M. Karathu

Personal information
- Date of birth: 23 February 1943 (age 83)
- Place of birth: Taiping, Perak, Japanese Malaysia (now Malaysia)

Senior career*
- Years: Team / Apps / (Gls)
- 1960–1970: Perak

International career
- 1963–1970: Malaysia

Managerial career
- 1989–1990: Perak
- 1991: Malaysia U21
- 1991–1992: Harimau Muda
- 1993: Kelantan FA
- 1994-1998: Negeri Sembilan
- 1999–2000: Sri Lanka
- 2001: Perak
- 2002–2003: Woodlands Wellington
- 2009: Perak
- 2011: Kelantan
- 2014–2015: Perak

= M. Karathu =

Malaysian footballer (born 1943)

Datuk M. Karathu (born 23 February 1943) is a Malaysian football manager/head coach and former player.

==Playing career==
Karathu played for Perak FA in the 1960s to 1970s, winning two Malaysia Cup. He also played for Malaysia national football team.

==Coaching career==
Karathu started his coaching career in 1971, winning Burnley Cup (the precursor to Razak Cup) with Perak under-20 team. He also has coached the Kinta Indian Association (KIA) team in the FAM Cup.

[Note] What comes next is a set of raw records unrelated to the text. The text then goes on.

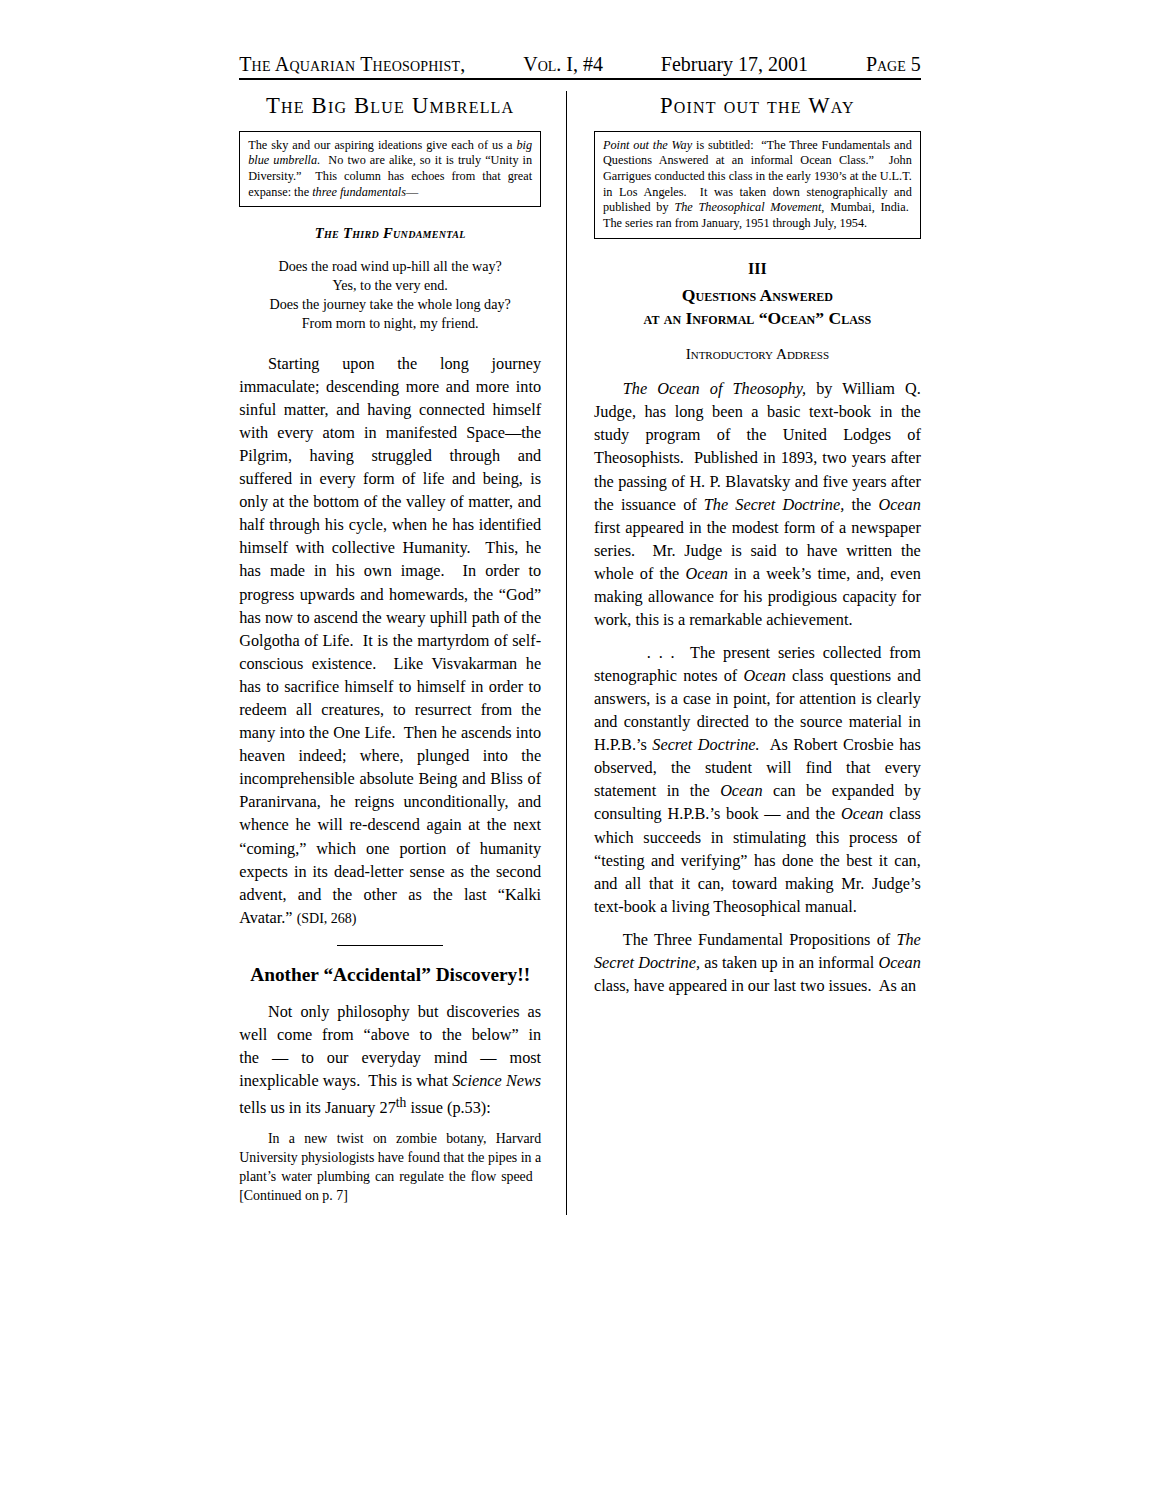The Aquarian Theosophist, Vol. I, #4 February 17, 2001 Page 5
The Big Blue Umbrella
The sky and our aspiring ideations give each of us a big blue umbrella. No two are alike, so it is truly “Unity in Diversity.” This column has echoes from that great expanse: the three fundamentals—
The Third Fundamental
Does the road wind up-hill all the way?
Yes, to the very end.
Does the journey take the whole long day?
From morn to night, my friend.
Starting upon the long journey immaculate; descending more and more into sinful matter, and having connected himself with every atom in manifested Space—the Pilgrim, having struggled through and suffered in every form of life and being, is only at the bottom of the valley of matter, and half through his cycle, when he has identified himself with collective Humanity. This, he has made in his own image. In order to progress upwards and homewards, the “God” has now to ascend the weary uphill path of the Golgotha of Life. It is the martyrdom of self-conscious existence. Like Visvakarman he has to sacrifice himself to himself in order to redeem all creatures, to resurrect from the many into the One Life. Then he ascends into heaven indeed; where, plunged into the incomprehensible absolute Being and Bliss of Paranirvana, he reigns unconditionally, and whence he will re-descend again at the next “coming,” which one portion of humanity expects in its dead-letter sense as the second advent, and the other as the last “Kalki Avatar.” (SDI, 268)
Another “Accidental” Discovery!!
Not only philosophy but discoveries as well come from “above to the below” in the — to our everyday mind — most inexplicable ways. This is what Science News tells us in its January 27th issue (p.53):
In a new twist on zombie botany, Harvard University physiologists have found that the pipes in a plant’s water plumbing can regulate the flow speed [Continued on p. 7]
Point out the Way
Point out the Way is subtitled: “The Three Fundamentals and Questions Answered at an informal Ocean Class.” John Garrigues conducted this class in the early 1930’s at the U.L.T. in Los Angeles. It was taken down stenographically and published by The Theosophical Movement, Mumbai, India. The series ran from January, 1951 through July, 1954.
III
Questions Answered
at an Informal “Ocean” Class
Introductory Address
The Ocean of Theosophy, by William Q. Judge, has long been a basic text-book in the study program of the United Lodges of Theosophists. Published in 1893, two years after the passing of H. P. Blavatsky and five years after the issuance of The Secret Doctrine, the Ocean first appeared in the modest form of a newspaper series. Mr. Judge is said to have written the whole of the Ocean in a week’s time, and, even making allowance for his prodigious capacity for work, this is a remarkable achievement.
. . . The present series collected from stenographic notes of Ocean class questions and answers, is a case in point, for attention is clearly and constantly directed to the source material in H.P.B.’s Secret Doctrine. As Robert Crosbie has observed, the student will find that every statement in the Ocean can be expanded by consulting H.P.B.’s book — and the Ocean class which succeeds in stimulating this process of “testing and verifying” has done the best it can, and all that it can, toward making Mr. Judge’s text-book a living Theosophical manual.
The Three Fundamental Propositions of The Secret Doctrine, as taken up in an informal Ocean class, have appeared in our last two issues. As an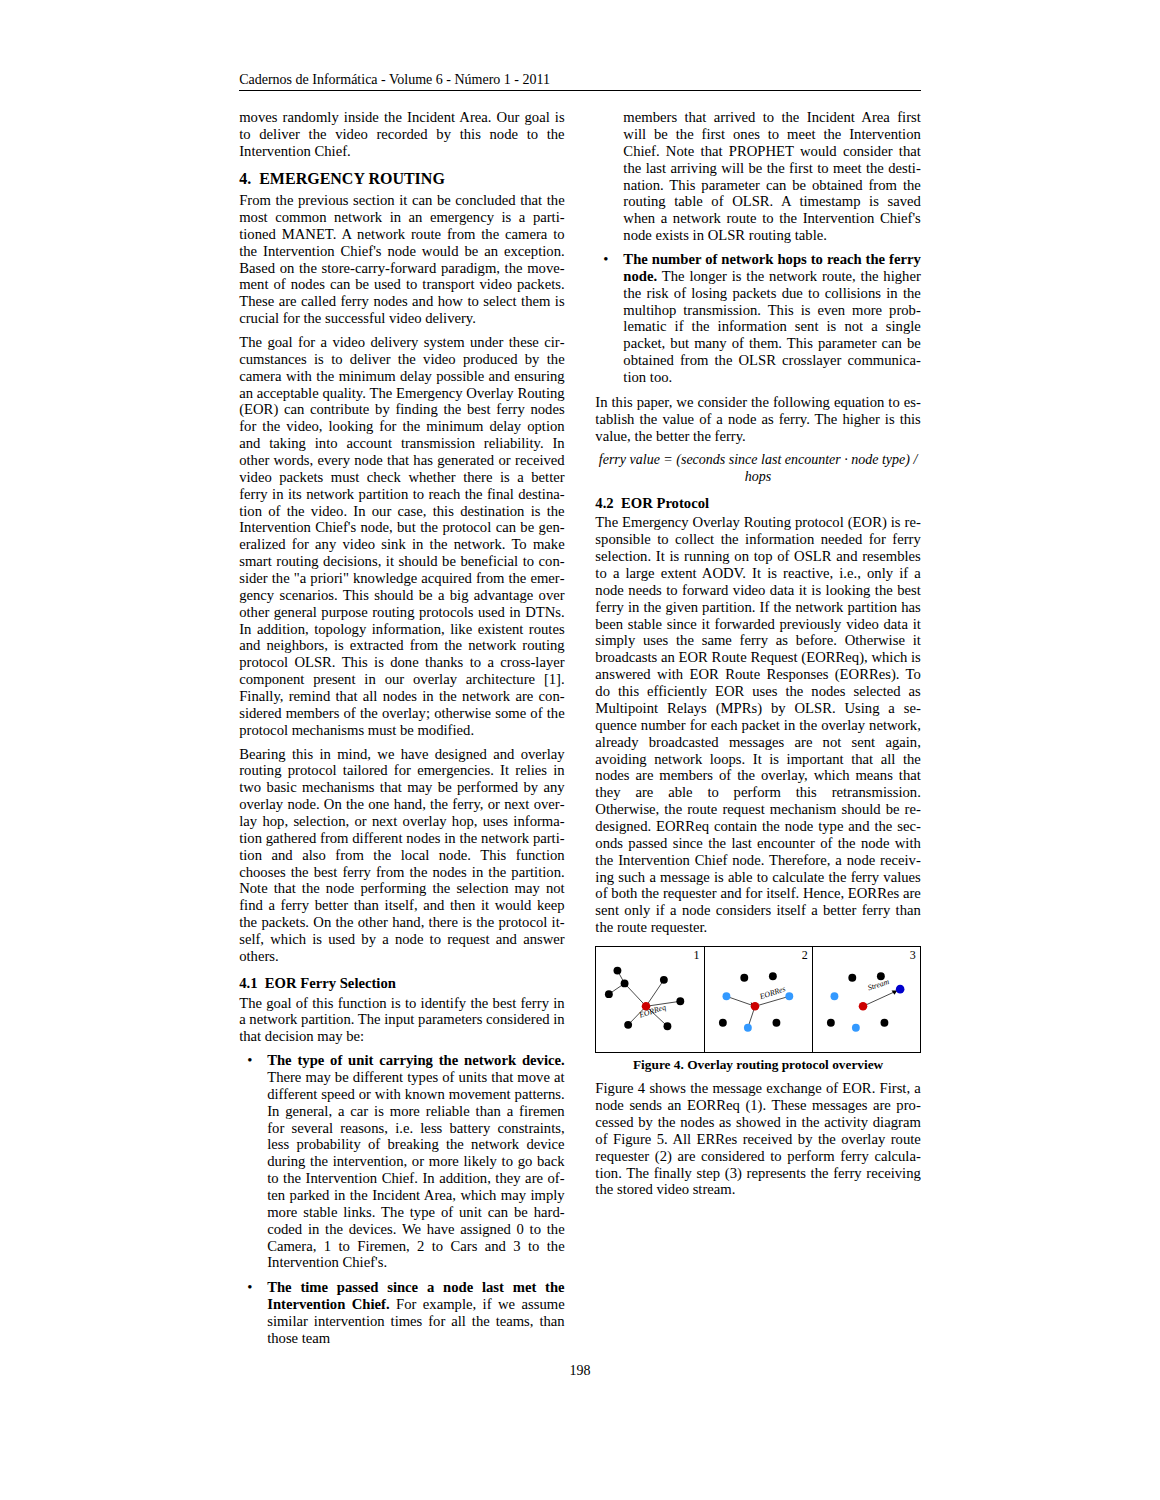Cadernos de Informática - Volume 6 - Número 1 - 2011
moves randomly inside the Incident Area. Our goal is to deliver the video recorded by this node to the Intervention Chief.
4. Emergency Routing
From the previous section it can be concluded that the most common network in an emergency is a partitioned MANET. A network route from the camera to the Intervention Chief's node would be an exception. Based on the store-carry-forward paradigm, the movement of nodes can be used to transport video packets. These are called ferry nodes and how to select them is crucial for the successful video delivery.
The goal for a video delivery system under these circumstances is to deliver the video produced by the camera with the minimum delay possible and ensuring an acceptable quality. The Emergency Overlay Routing (EOR) can contribute by finding the best ferry nodes for the video, looking for the minimum delay option and taking into account transmission reliability. In other words, every node that has generated or received video packets must check whether there is a better ferry in its network partition to reach the final destination of the video. In our case, this destination is the Intervention Chief's node, but the protocol can be generalized for any video sink in the network. To make smart routing decisions, it should be beneficial to consider the "a priori" knowledge acquired from the emergency scenarios. This should be a big advantage over other general purpose routing protocols used in DTNs. In addition, topology information, like existent routes and neighbors, is extracted from the network routing protocol OLSR. This is done thanks to a cross-layer component present in our overlay architecture [1]. Finally, remind that all nodes in the network are considered members of the overlay; otherwise some of the protocol mechanisms must be modified.
Bearing this in mind, we have designed and overlay routing protocol tailored for emergencies. It relies in two basic mechanisms that may be performed by any overlay node. On the one hand, the ferry, or next overlay hop, selection, or next overlay hop, uses information gathered from different nodes in the network partition and also from the local node. This function chooses the best ferry from the nodes in the partition. Note that the node performing the selection may not find a ferry better than itself, and then it would keep the packets. On the other hand, there is the protocol itself, which is used by a node to request and answer others.
4.1 EOR Ferry Selection
The goal of this function is to identify the best ferry in a network partition. The input parameters considered in that decision may be:
The type of unit carrying the network device. There may be different types of units that move at different speed or with known movement patterns. In general, a car is more reliable than a firemen for several reasons, i.e. less battery constraints, less probability of breaking the network device during the intervention, or more likely to go back to the Intervention Chief. In addition, they are often parked in the Incident Area, which may imply more stable links. The type of unit can be hardcoded in the devices. We have assigned 0 to the Camera, 1 to Firemen, 2 to Cars and 3 to the Intervention Chief's.
The time passed since a node last met the Intervention Chief. For example, if we assume similar intervention times for all the teams, than those team
members that arrived to the Incident Area first will be the first ones to meet the Intervention Chief. Note that PROPHET would consider that the last arriving will be the first to meet the destination. This parameter can be obtained from the routing table of OLSR. A timestamp is saved when a network route to the Intervention Chief's node exists in OLSR routing table.
The number of network hops to reach the ferry node. The longer is the network route, the higher the risk of losing packets due to collisions in the multihop transmission. This is even more problematic if the information sent is not a single packet, but many of them. This parameter can be obtained from the OLSR crosslayer communication too.
In this paper, we consider the following equation to establish the value of a node as ferry. The higher is this value, the better the ferry.
ferry value = (seconds since last encounter · node type) / hops
4.2 EOR Protocol
The Emergency Overlay Routing protocol (EOR) is responsible to collect the information needed for ferry selection. It is running on top of OSLR and resembles to a large extent AODV. It is reactive, i.e., only if a node needs to forward video data it is looking the best ferry in the given partition. If the network partition has been stable since it forwarded previously video data it simply uses the same ferry as before. Otherwise it broadcasts an EOR Route Request (EORReq), which is answered with EOR Route Responses (EORRes). To do this efficiently EOR uses the nodes selected as Multipoint Relays (MPRs) by OLSR. Using a sequence number for each packet in the overlay network, already broadcasted messages are not sent again, avoiding network loops. It is important that all the nodes are members of the overlay, which means that they are able to perform this retransmission. Otherwise, the route request mechanism should be redesigned. EORReq contain the node type and the seconds passed since the last encounter of the node with the Intervention Chief node. Therefore, a node receiving such a message is able to calculate the ferry values of both the requester and for itself. Hence, EORRes are sent only if a node considers itself a better ferry than the route requester.
1 EORReq
2 EORRes
3 Stream
Figure 4. Overlay routing protocol overview
Figure 4 shows the message exchange of EOR. First, a node sends an EORReq (1). These messages are processed by the nodes as showed in the activity diagram of Figure 5. All ERRes received by the overlay route requester (2) are considered to perform ferry calculation. The finally step (3) represents the ferry receiving the stored video stream.
198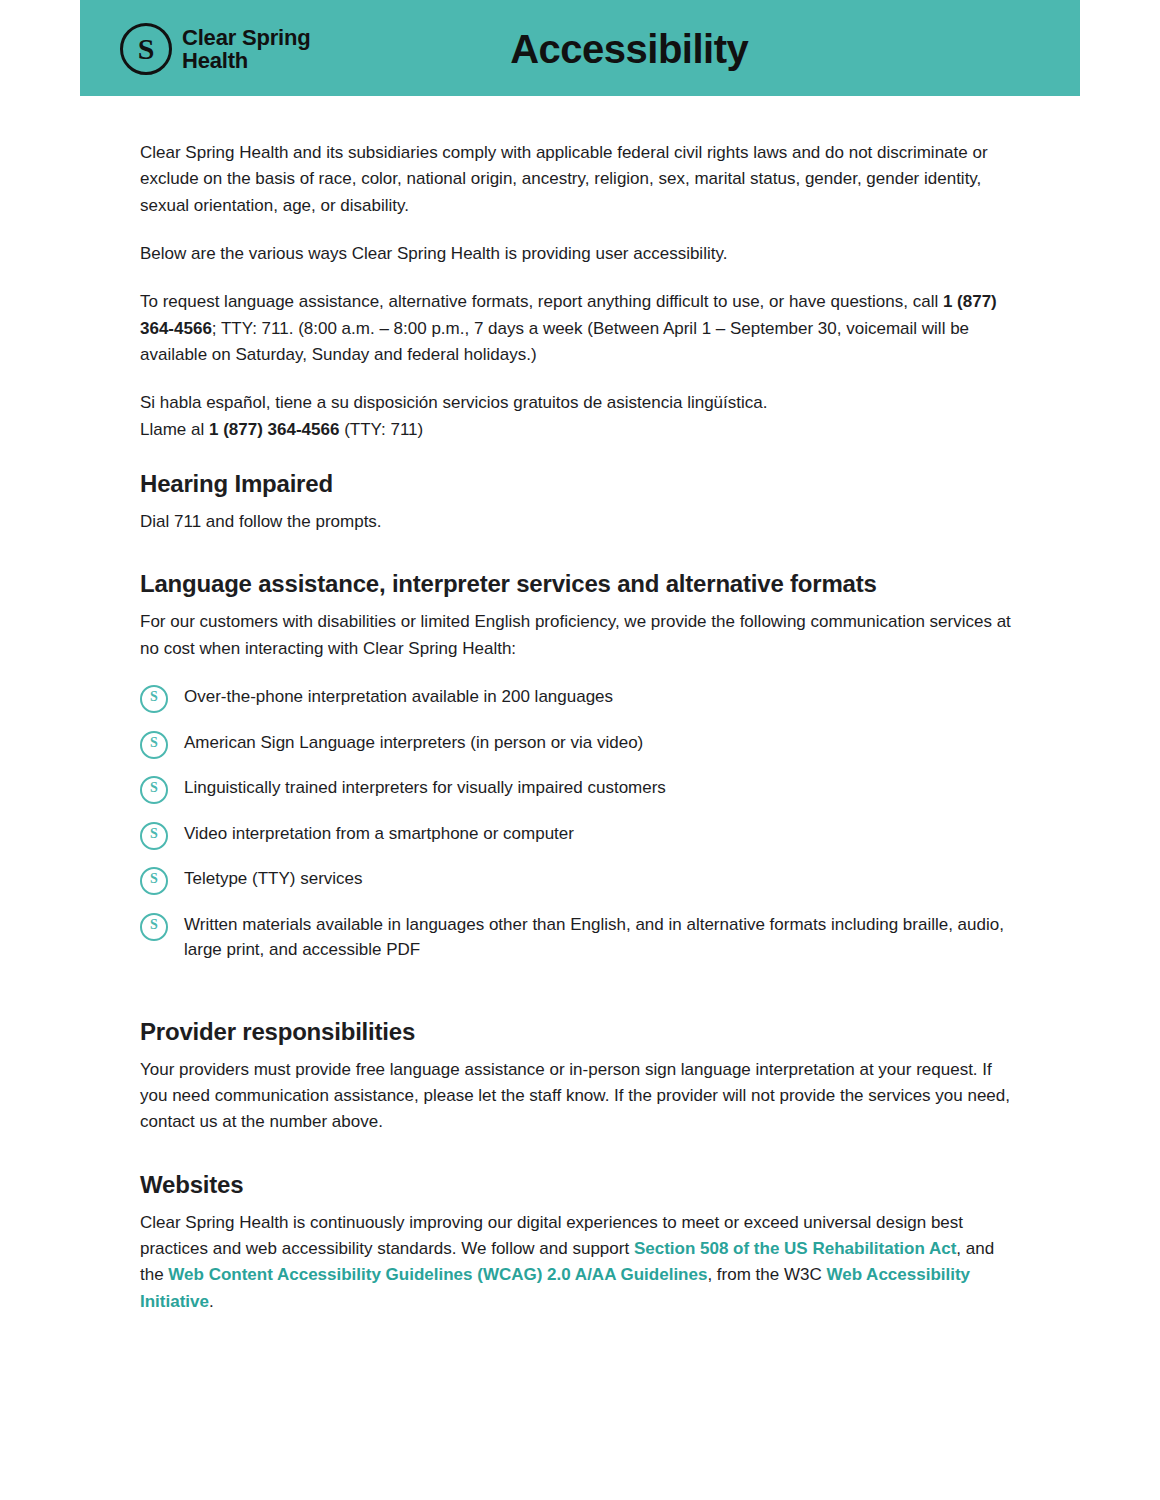S
Clear Spring Health
Accessibility
Clear Spring Health and its subsidiaries comply with applicable federal civil rights laws and do not discriminate or exclude on the basis of race, color, national origin, ancestry, religion, sex, marital status, gender, gender identity, sexual orientation, age, or disability.
Below are the various ways Clear Spring Health is providing user accessibility.
To request language assistance, alternative formats, report anything difficult to use, or have questions, call 1 (877) 364-4566; TTY: 711. (8:00 a.m. – 8:00 p.m., 7 days a week (Between April 1 – September 30, voicemail will be available on Saturday, Sunday and federal holidays.)
Si habla español, tiene a su disposición servicios gratuitos de asistencia lingüística.
Llame al 1 (877) 364-4566 (TTY: 711)
Hearing Impaired
Dial 711 and follow the prompts.
Language assistance, interpreter services and alternative formats
For our customers with disabilities or limited English proficiency, we provide the following communication services at no cost when interacting with Clear Spring Health:
Over-the-phone interpretation available in 200 languages
American Sign Language interpreters (in person or via video)
Linguistically trained interpreters for visually impaired customers
Video interpretation from a smartphone or computer
Teletype (TTY) services
Written materials available in languages other than English, and in alternative formats including braille, audio, large print, and accessible PDF
Provider responsibilities
Your providers must provide free language assistance or in-person sign language interpretation at your request. If you need communication assistance, please let the staff know. If the provider will not provide the services you need, contact us at the number above.
Websites
Clear Spring Health is continuously improving our digital experiences to meet or exceed universal design best practices and web accessibility standards. We follow and support Section 508 of the US Rehabilitation Act, and the Web Content Accessibility Guidelines (WCAG) 2.0 A/AA Guidelines, from the W3C Web Accessibility Initiative.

Karathu have been at the helm of Negeri Sembilan FA, Perak FA in three stints, Malaysia national under-21 football team, winning 1991 TAAN Cup invitation tournament in Nepal with Malaysia B team, Woodlands Wellington in Singapore, and Sri Lanka national team. By coaching Sri Lanka, he was one of a few Malaysians to coach a foreign national team.

As head coach, his success at club level includes winning the first ever FA Cup for Perak over the fancied Selangor team in 1990. In 2001, he coached Perak to the finals of the Malaysia Cup. He also guided Kelantan to the semi-finals of Malaysia Cup in 1993. In 2011, he guided Kelantan to win the Sultan Haji Ahmad Shah Cup title and 2011 Super League Malaysia championship.

Karathu resigned as head coach of Kelantan, ending his second spell with the East Coast team in 2011, after failing to defend their 2010 Malaysia Cup title by losing to Terengganu FA in the quarter-finals of the 2011 Malaysia Cup tournament.

In December 2014, Karathu returned for the fourth time to coach Perak after the previous coach Vjeran Simunic was sacked less than 2 months after taking charge. Under his guidance Perak were briefly topping the league in the early stages, but after poor performances in the later stages of the league, Karathu was relieved of his position in early August 2015.